▶ _What to do_
Output all the entries word for word. Omit the pictures.

▶ _Exercise data_
_ _ _ _ _ _ _
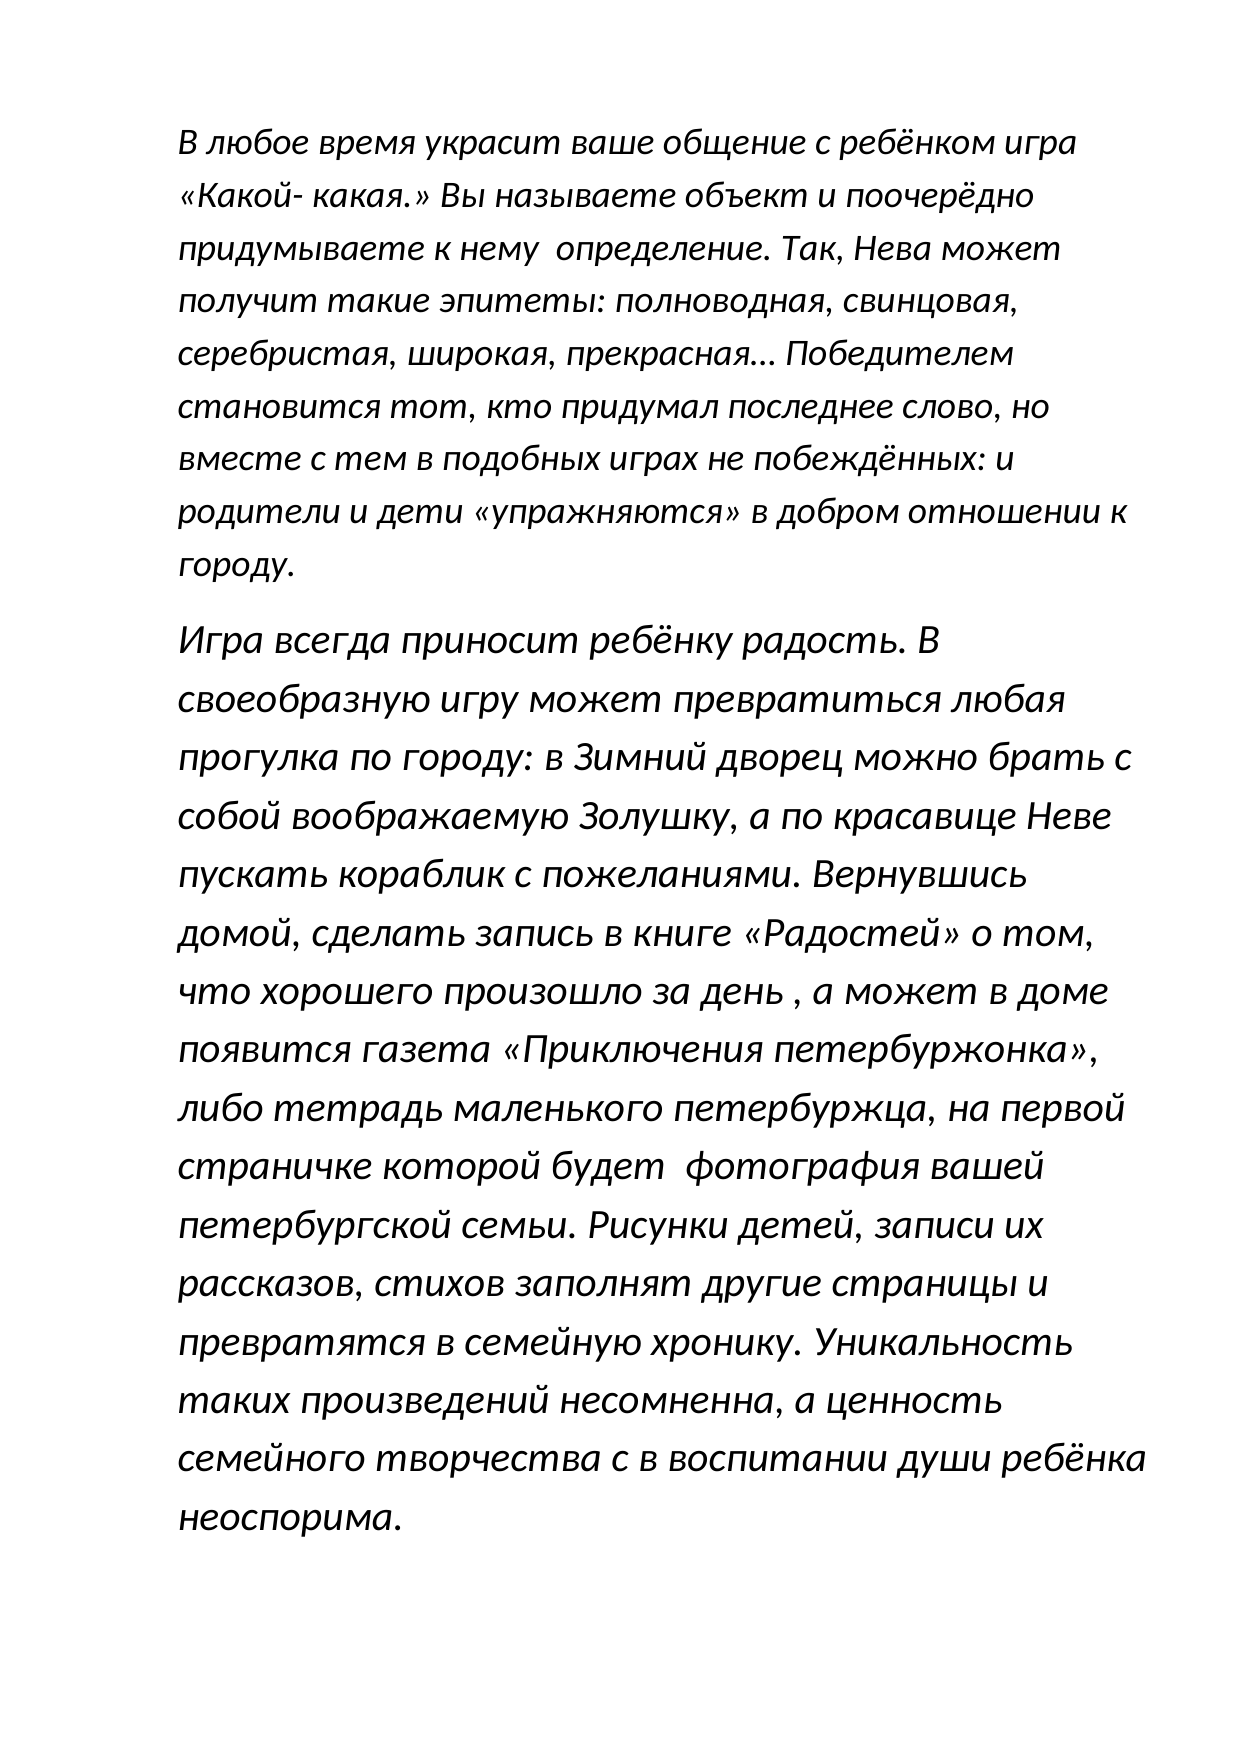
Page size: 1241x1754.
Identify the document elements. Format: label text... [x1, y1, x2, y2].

text Игра всегда приносит ребёнку радость. В своеобразную игру может превратиться любая прогулка по городу: в Зимний дворец можно брать с собой воображаемую Золушку, а по красавице Неве пускать кораблик с пожеланиями. Вернувшись домой, сделать запись в книге «Радостей» о том, что хорошего произошло за день , а может в доме появится газета «Приключения петербуржонка», либо тетрадь маленького петербуржца, на первой страничке которой будет фотография вашей петербургской семьи. Рисунки детей, записи их рассказов, стихов заполнят другие страницы и превратятся в семейную хронику. Уникальность таких произведений несомненна, а ценность семейного творчества с в воспитании души ребёнка неоспорима. [177, 613, 1152, 1541]
text В любое время украсит ваше общение с ребёнком игра «Какой- какая.» Вы называете объект и поочерёдно придумываете к нему определение. Так, Нева может получит такие эпитеты: полноводная, свинцовая, серебристая, широкая, прекрасная… Победителем становится тот, кто придумал последнее слово, но вместе с тем в подобных играх не побеждённых: и родители и дети «упражняются» в добром отношении к городу. [177, 118, 1152, 586]
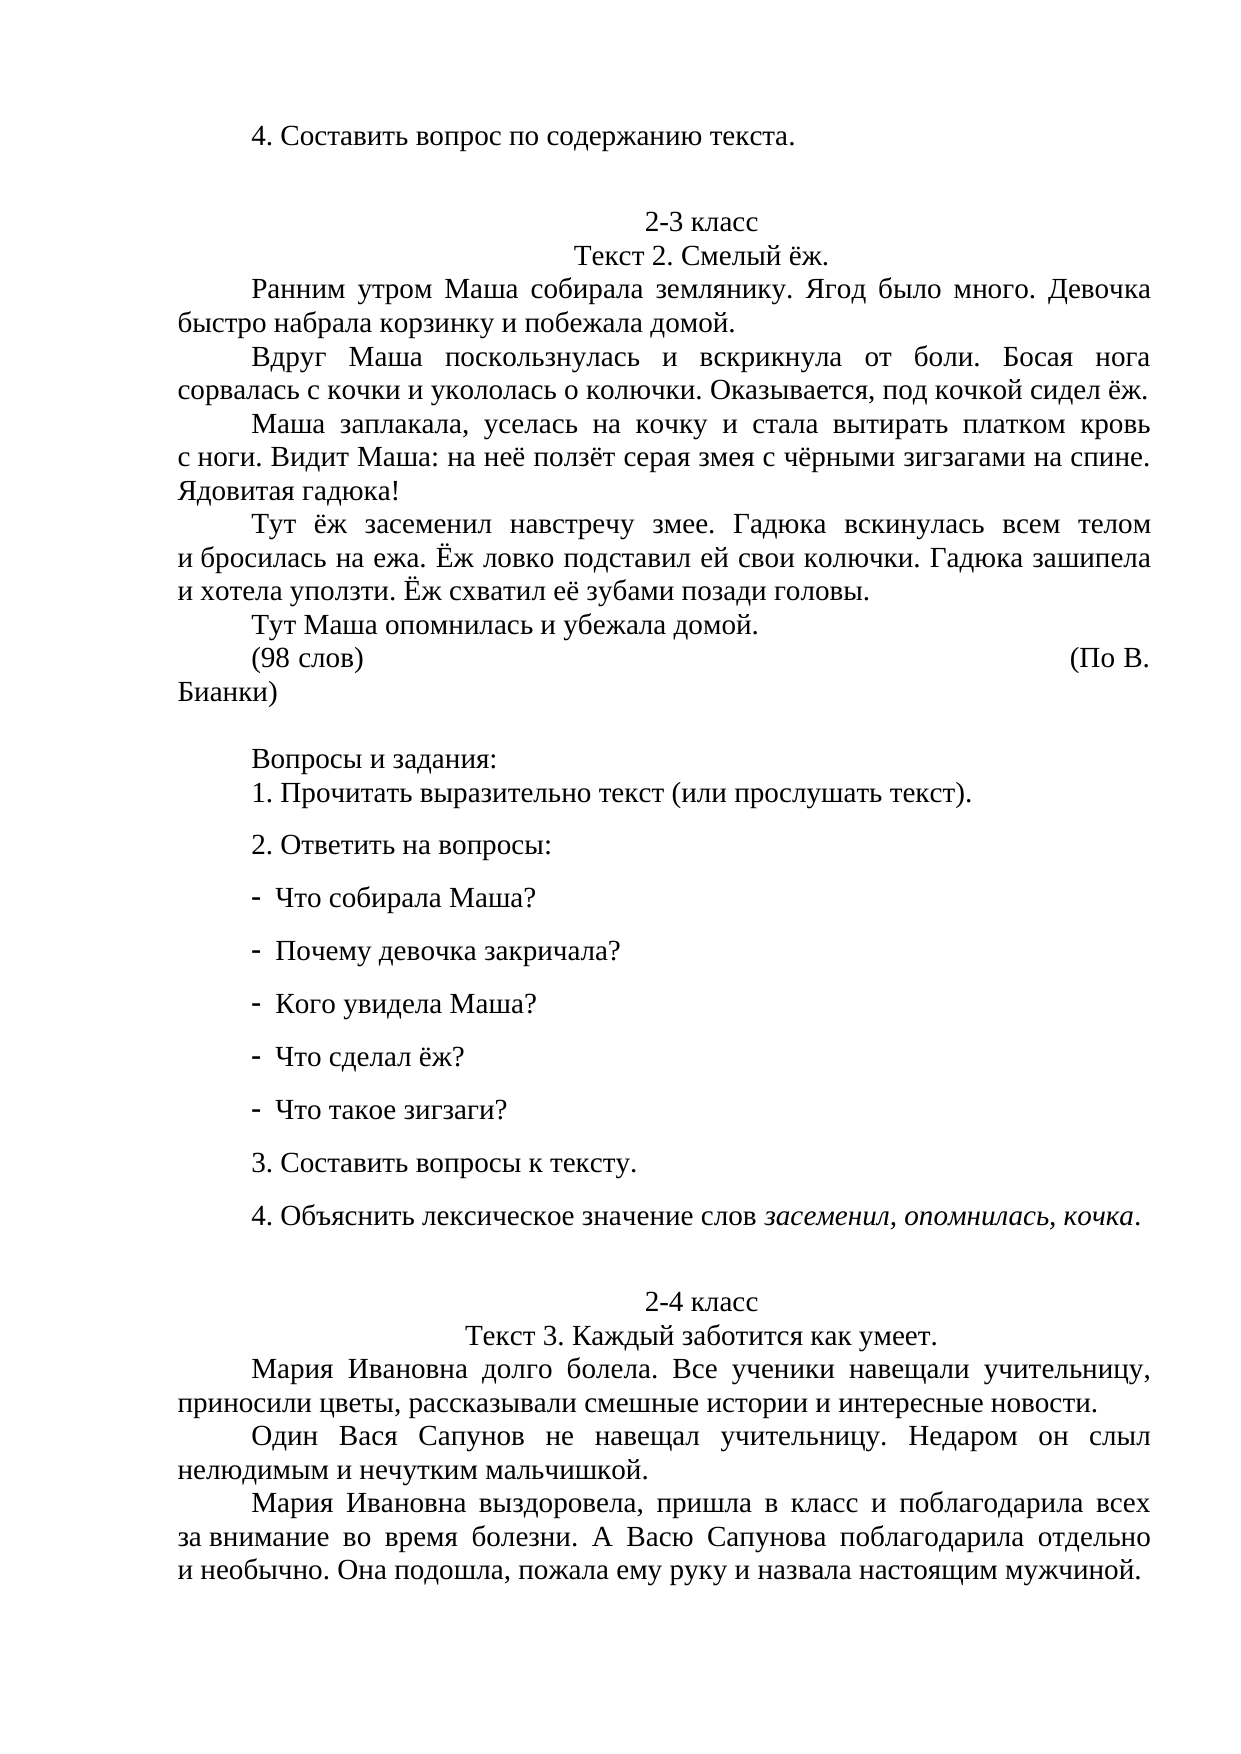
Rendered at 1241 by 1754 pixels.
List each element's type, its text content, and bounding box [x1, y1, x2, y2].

text Текст 2. Смелый ёж. [177, 238, 1152, 272]
list Составить вопросы к тексту. [177, 1145, 1152, 1178]
text Тут ёж засеменил навстречу змее. Гадюка вскинулась всем телом и бросилась на ежа. Ёж ловко подставил ей свои колючки. Гадюка зашипела и хотела уползти. Ёж схватил её зубами позади головы. [177, 506, 1152, 607]
list Ответить на вопросы: [177, 827, 1152, 861]
text Текст 3. Каждый заботится как умеет. [177, 1318, 1152, 1351]
text Маша заплакала, уселась на кочку и стала вытирать платком кровь с ноги. Видит Маша: на неё ползёт серая змея с чёрными зигзагами на спине. Ядовитая гадюка! [177, 406, 1152, 506]
list Объяснить лексическое значение слов засеменил, опомнилась, кочка. [177, 1198, 1152, 1231]
list Прочитать выразительно текст (или прослушать текст). [177, 775, 1152, 808]
text Тут Маша опомнилась и убежала домой. [177, 607, 1152, 641]
list Кого увидела Маша? [177, 986, 1152, 1020]
text Вдруг Маша поскользнулась и вскрикнула от боли. Босая нога сорвалась с кочки и укололась о колючки. Оказывается, под кочкой сидел ёж. [177, 339, 1152, 406]
text Вопросы и задания: [177, 741, 1152, 775]
text Мария Ивановна выздоровела, пришла в класс и поблагодарила всех за внимание во время болезни. А Васю Сапунова поблагодарила отдельно и необычно. Она подошла, пожала ему руку и назвала настоящим мужчиной. [177, 1485, 1152, 1586]
text Ранним утром Маша собирала землянику. Ягод было много. Девочка быстро набрала корзинку и побежала домой. [177, 272, 1152, 339]
list Почему девочка закричала? [177, 933, 1152, 967]
text Один Вася Сапунов не навещал учительницу. Недаром он слыл нелюдимым и нечутким мальчишкой. [177, 1418, 1152, 1485]
list Составить вопрос по содержанию текста. [177, 118, 1152, 152]
text (98 слов) (По В. Бианки) [177, 641, 1152, 708]
list Что сделал ёж? [177, 1039, 1152, 1073]
text 2-3 класс [177, 204, 1152, 238]
list Что собирала Маша? [177, 880, 1152, 914]
text 2-4 класс [177, 1284, 1152, 1318]
text Мария Ивановна долго болела. Все ученики навещали учительницу, приносили цветы, рассказывали смешные истории и интересные новости. [177, 1351, 1152, 1418]
list Что такое зигзаги? [177, 1092, 1152, 1126]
_ _ _ _ _ _ _
▶ _Expected output_
Page size: 1241x1754.
Identify the document elements. Format: label text... [x1, y1, x2, y2].

text Игра всегда приносит ребёнку радость. В своеобразную игру может превратиться любая прогулка по городу: в Зимний дворец можно брать с собой воображаемую Золушку, а по красавице Неве пускать кораблик с пожеланиями. Вернувшись домой, сделать запись в книге «Радостей» о том, что хорошего произошло за день , а может в доме появится газета «Приключения петербуржонка», либо тетрадь маленького петербуржца, на первой страничке которой будет фотография вашей петербургской семьи. Рисунки детей, записи их рассказов, стихов заполнят другие страницы и превратятся в семейную хронику. Уникальность таких произведений несомненна, а ценность семейного творчества с в воспитании души ребёнка неоспорима. [177, 613, 1152, 1541]
text В любое время украсит ваше общение с ребёнком игра «Какой- какая.» Вы называете объект и поочерёдно придумываете к нему определение. Так, Нева может получит такие эпитеты: полноводная, свинцовая, серебристая, широкая, прекрасная… Победителем становится тот, кто придумал последнее слово, но вместе с тем в подобных играх не побеждённых: и родители и дети «упражняются» в добром отношении к городу. [177, 118, 1152, 586]
Rendered at 1241 by 1754 pixels.
List each element's type, its text content, and bounding box [x1, y1, x2, y2].

text Текст 2. Смелый ёж. [177, 238, 1152, 272]
list Составить вопросы к тексту. [177, 1145, 1152, 1178]
text Тут ёж засеменил навстречу змее. Гадюка вскинулась всем телом и бросилась на ежа. Ёж ловко подставил ей свои колючки. Гадюка зашипела и хотела уползти. Ёж схватил её зубами позади головы. [177, 506, 1152, 607]
list Ответить на вопросы: [177, 827, 1152, 861]
text Текст 3. Каждый заботится как умеет. [177, 1318, 1152, 1351]
text Маша заплакала, уселась на кочку и стала вытирать платком кровь с ноги. Видит Маша: на неё ползёт серая змея с чёрными зигзагами на спине. Ядовитая гадюка! [177, 406, 1152, 506]
list Объяснить лексическое значение слов засеменил, опомнилась, кочка. [177, 1198, 1152, 1231]
list Прочитать выразительно текст (или прослушать текст). [177, 775, 1152, 808]
text Тут Маша опомнилась и убежала домой. [177, 607, 1152, 641]
list Кого увидела Маша? [177, 986, 1152, 1020]
text Вдруг Маша поскользнулась и вскрикнула от боли. Босая нога сорвалась с кочки и укололась о колючки. Оказывается, под кочкой сидел ёж. [177, 339, 1152, 406]
text Вопросы и задания: [177, 741, 1152, 775]
text Мария Ивановна выздоровела, пришла в класс и поблагодарила всех за внимание во время болезни. А Васю Сапунова поблагодарила отдельно и необычно. Она подошла, пожала ему руку и назвала настоящим мужчиной. [177, 1485, 1152, 1586]
text Ранним утром Маша собирала землянику. Ягод было много. Девочка быстро набрала корзинку и побежала домой. [177, 272, 1152, 339]
list Почему девочка закричала? [177, 933, 1152, 967]
text Один Вася Сапунов не навещал учительницу. Недаром он слыл нелюдимым и нечутким мальчишкой. [177, 1418, 1152, 1485]
list Составить вопрос по содержанию текста. [177, 118, 1152, 152]
text (98 слов) (По В. Бианки) [177, 641, 1152, 708]
list Что сделал ёж? [177, 1039, 1152, 1073]
text 2-3 класс [177, 204, 1152, 238]
list Что собирала Маша? [177, 880, 1152, 914]
text 2-4 класс [177, 1284, 1152, 1318]
text Мария Ивановна долго болела. Все ученики навещали учительницу, приносили цветы, рассказывали смешные истории и интересные новости. [177, 1351, 1152, 1418]
list Что такое зигзаги? [177, 1092, 1152, 1126]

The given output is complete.